If I have a baseline reading of your FMD then give you an unknown drug and test again I can tell by how much your artery dilates after the drug as compared to how much it dilated before whether or not the drug is harmful to your endothelium.

The researchers conducting the Hamburg Burger Trial assumed that meal #1, the one containing the real McDonald’s hamburger crawling with saturated fat would knock the FMD test in the dirt and while meals #2 and #3 would show less endothelial damage because, after all, they were vegetarian and had almost none of that nasty saturated fat in them. Plus they had all these good antioxidants that the plain ol’ McDonald’s burger meal didn’t have.

Before I tell you the results, I want you to look at this chart that gives the macronutrient breakdown of the three meals.

ajcn-chart.jpg

Despite differences in fat and saturated fat (which obviously were the only macronutrients these researchers figured would have an effect) note that the massive amount of carbohydrate is almost the same in all three meals. Knowing what you know about the physiological effect of carbohydrates, what would you expect the results of the FMD studies to be?

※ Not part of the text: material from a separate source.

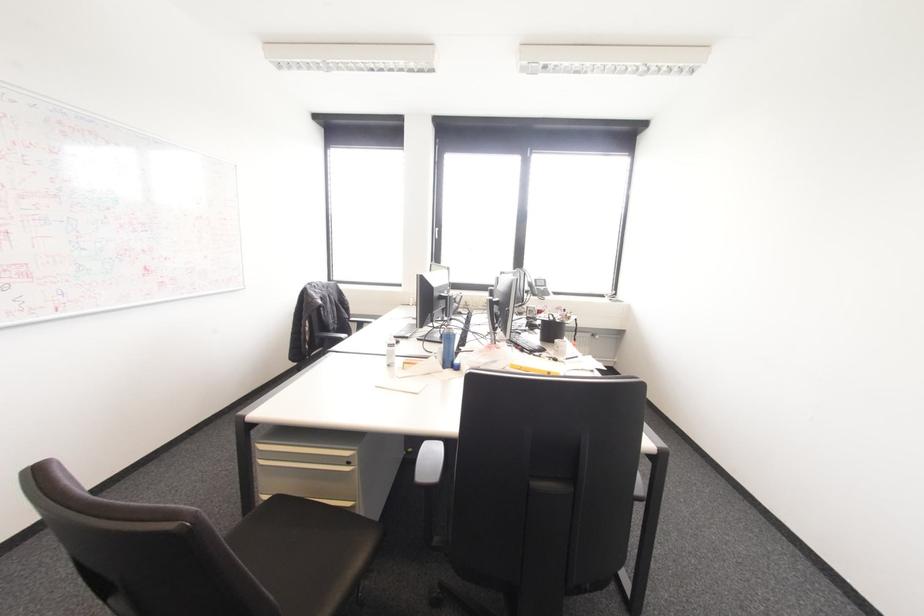
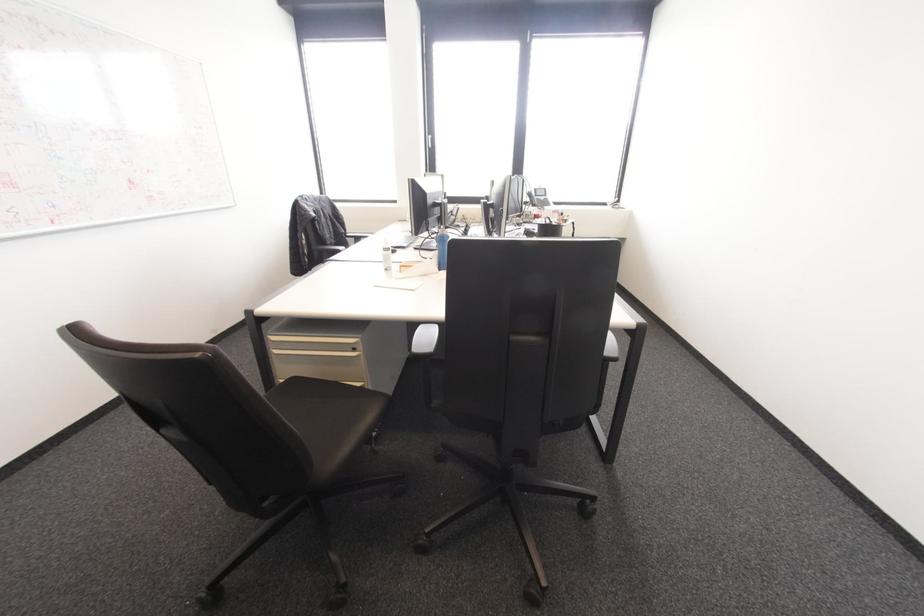
In the second image, find the point that corresponds to (x=430, y=461) in the first image.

You are correct. The reduction in FMD was the same after all three meals.

The 160 or so grams of carb in these meals represents about 32 teaspoons of ’sugar’ that has to be dealt with. Since a normal blood sugar is only one teaspoon of sugar dissolved in the blood, that means that these subjects had to dispose of 31 teaspoons of sugar fairly quickly. They did so by increasing their insulin levels, which drove the sugar into the cells, including the endothelial cells. In fact, the insulin hit the endothelial cells first because they line the arteries carrying the insulin through the body. And since insulin is a vasoactive hormone, one would expect a vascular reaction.

Plus, as I wrote before, eating is an inflammatory event just like breathing. We have to do both, but we pay the price. During inflammation the endothelial cells don’t function optimally. So getting rid of the huge load of carbohydrate and the accompanying inflammatory effect of the food (and, don’t forget, high glycemic carbs are the most inflammatory of all the macronutrients) inhibits the normal action of the endothelial cells. Anyone with half a brain and a rudimentary knowledge of the nutritional aspects of physiology would have predicted that the FMD would have declined about the same with all of these meals.

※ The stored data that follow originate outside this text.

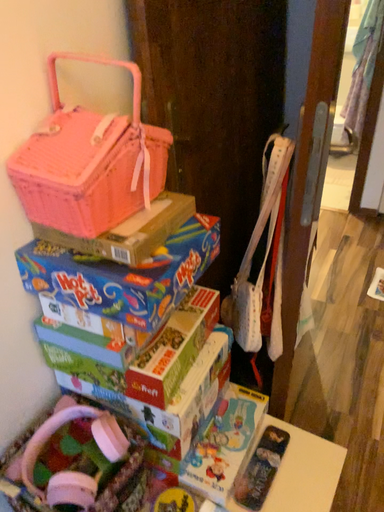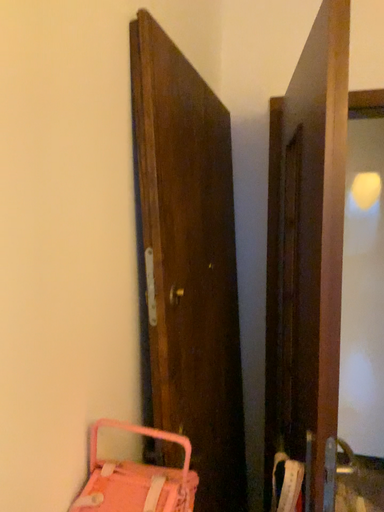
Question: How did the camera likely rotate when shooting the video?

Choices:
 (A) rotated left
 (B) rotated right

Answer: (B)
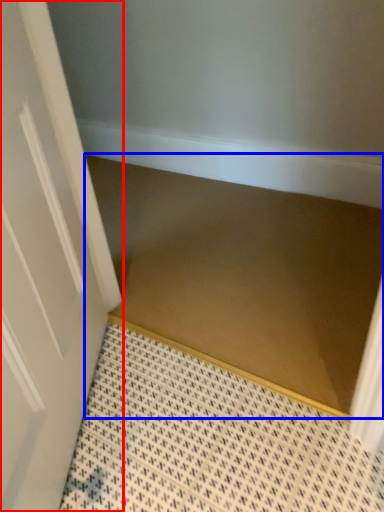
Question: Which point is closer to the camera, door (highlighted by a red box) or stair (highlighted by a blue box)?

Choices:
 (A) door
 (B) stair

Answer: (A)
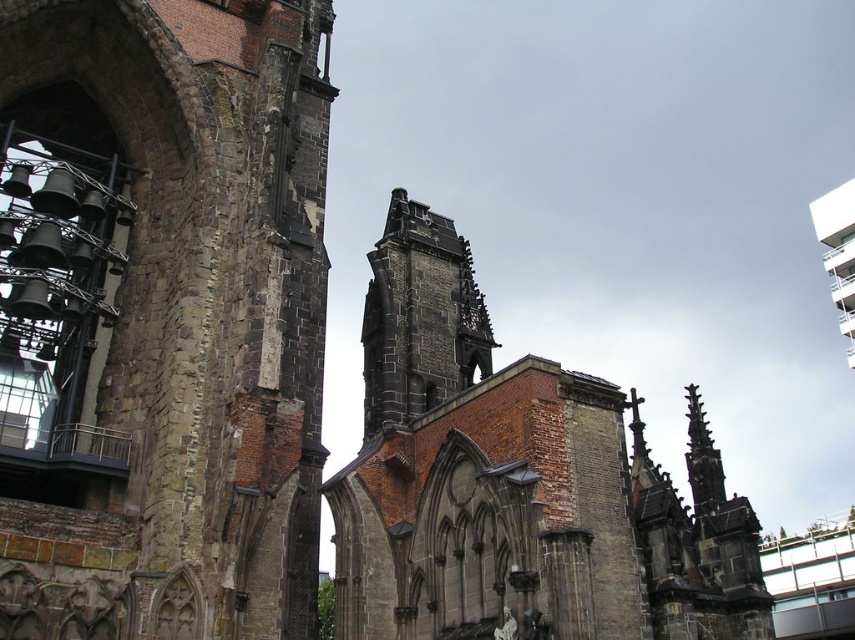
Does point (68, 10) come in front of point (417, 385)?

Yes.

Is rusty stone tower at left to the right of dark gray stone tower at center from the viewer's perspective?

Incorrect, rusty stone tower at left is not on the right side of dark gray stone tower at center.

Does point (251, 244) come closer to viewer compared to point (470, 291)?

Yes, it is in front of point (470, 291).

The height and width of the screenshot is (640, 855). I want to click on rusty stone tower at left, so click(x=161, y=316).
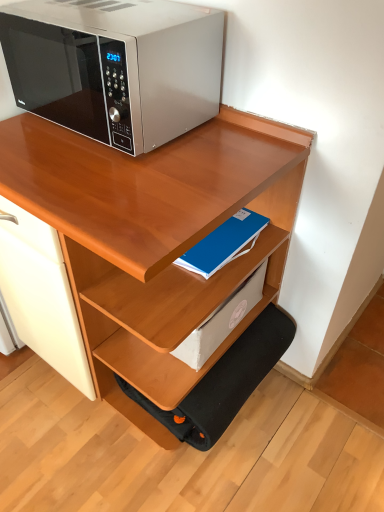
What are the coordinates of `empty space that is ontop of blue matte notebook at center, positioned as the second paperback book in bottom-to-top order (from a real-world perspective)` in the screenshot? It's located at (228, 236).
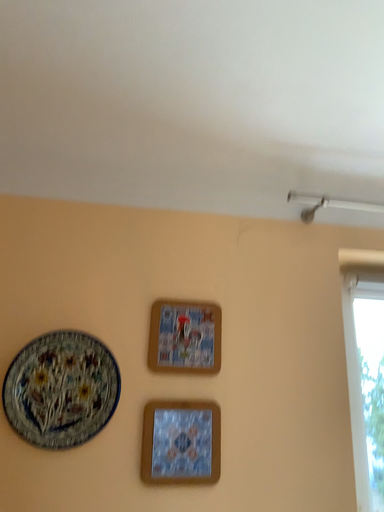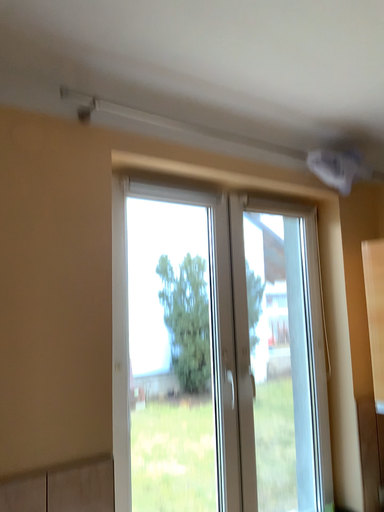
Question: How did the camera likely rotate when shooting the video?

Choices:
 (A) rotated right
 (B) rotated left

Answer: (A)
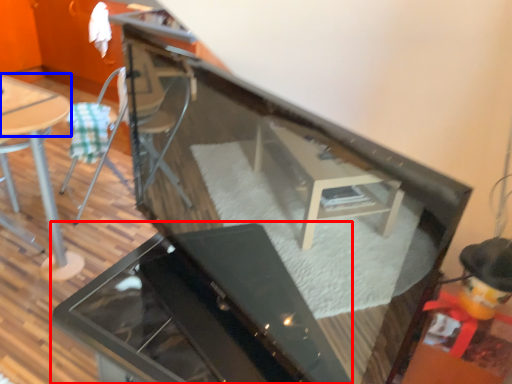
Question: Which point is closer to the camera, grill (highlighted by a red box) or table top (highlighted by a blue box)?

Choices:
 (A) grill
 (B) table top

Answer: (A)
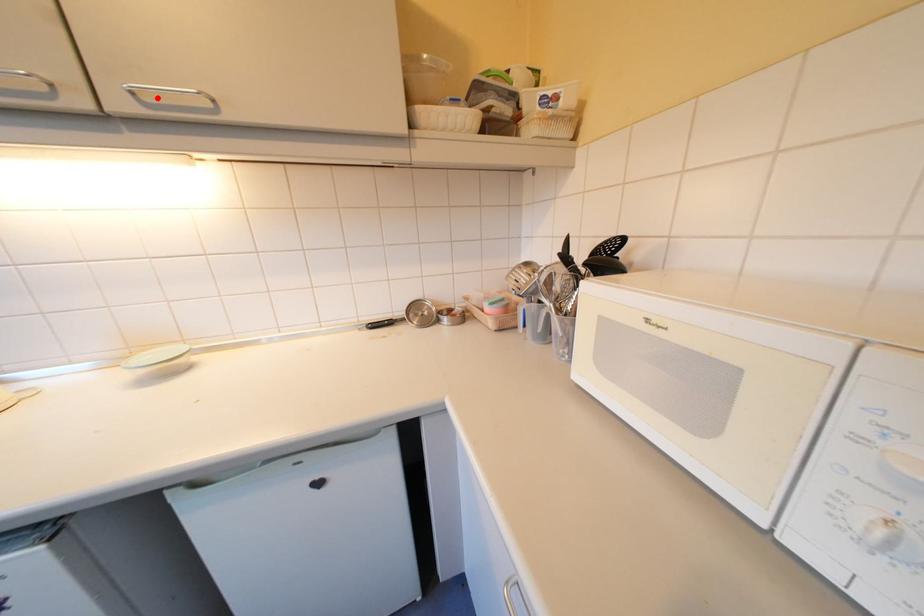
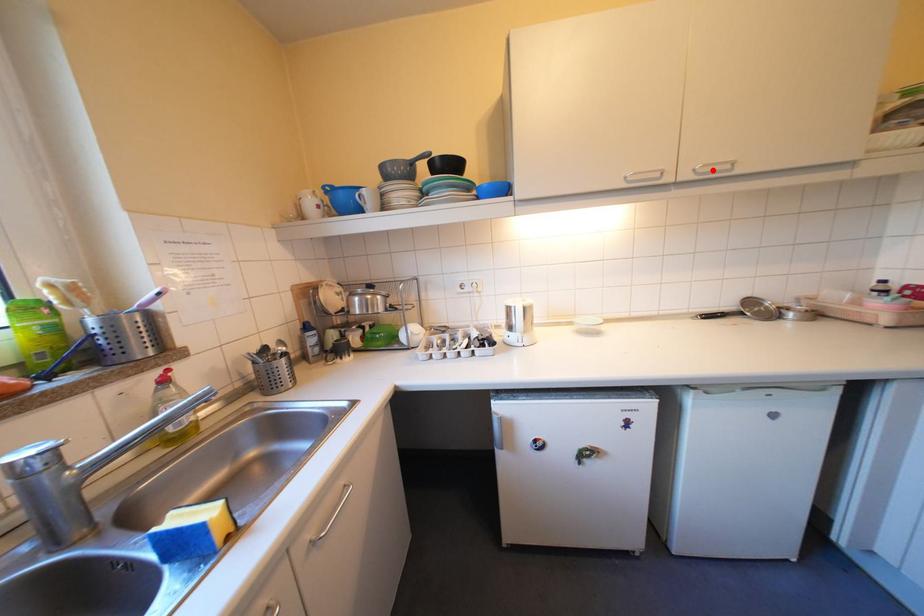
I am providing you with two images of the same scene from different viewpoints. A red point is marked on the first image and another point is marked on the second image. Does the point marked in image1 correspond to the same location as the one in image2?

Yes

The only ones who didn’t realize this were the researchers who did this study. As they reported:

Against common expectations, a conventional beef burger meal and presumably healthier alternatives such as vegetarian burgers with or without vitamin-rich side orders did not differ significantly in their acute effects on vascular reactivity. [my italics]

Not against common expectations, but against the expectations of those steeped in the idea that fats in general and saturated fats in particular are bad while carbs are good.

What I find particularly satisfying about this study is that it provides ammunition to use against Dean Ornish and the rest of the knucklehead rabid low-fatters. For the last several years these guys have been parading around on the talk show and lecture circuit crowing that a single high-fat meal causes endothelial dysfunction based on a study (that I can’t lay my hands on right now because I’m in a hotel in Anaheim getting hurried to finish this up and take the grandkids to Disneyland (and believe me, I’d rather take a beating than spend the day at Disneyland, but, hey, I’m a doting grandfather)) showing that someone who ate a single hamburger meal had decreased FMD. I’ve countered by saying that it wasn’t the fat that caused the decreased FMD, but the overall meal and primarily the carbs. But I had no data to prove that until now.

I’m sure these folks in Hamburg figured that they would show that the ‘bad’ meal of a real beef burger would cause a substantial drop in FMD while the ‘good’ meals of veggie burgers would show a much lesser effect. Fooled them.

In the words of the old sixties song Where Have All the Flowers Gone

When will they ever learn, when will they e-e-ver learn.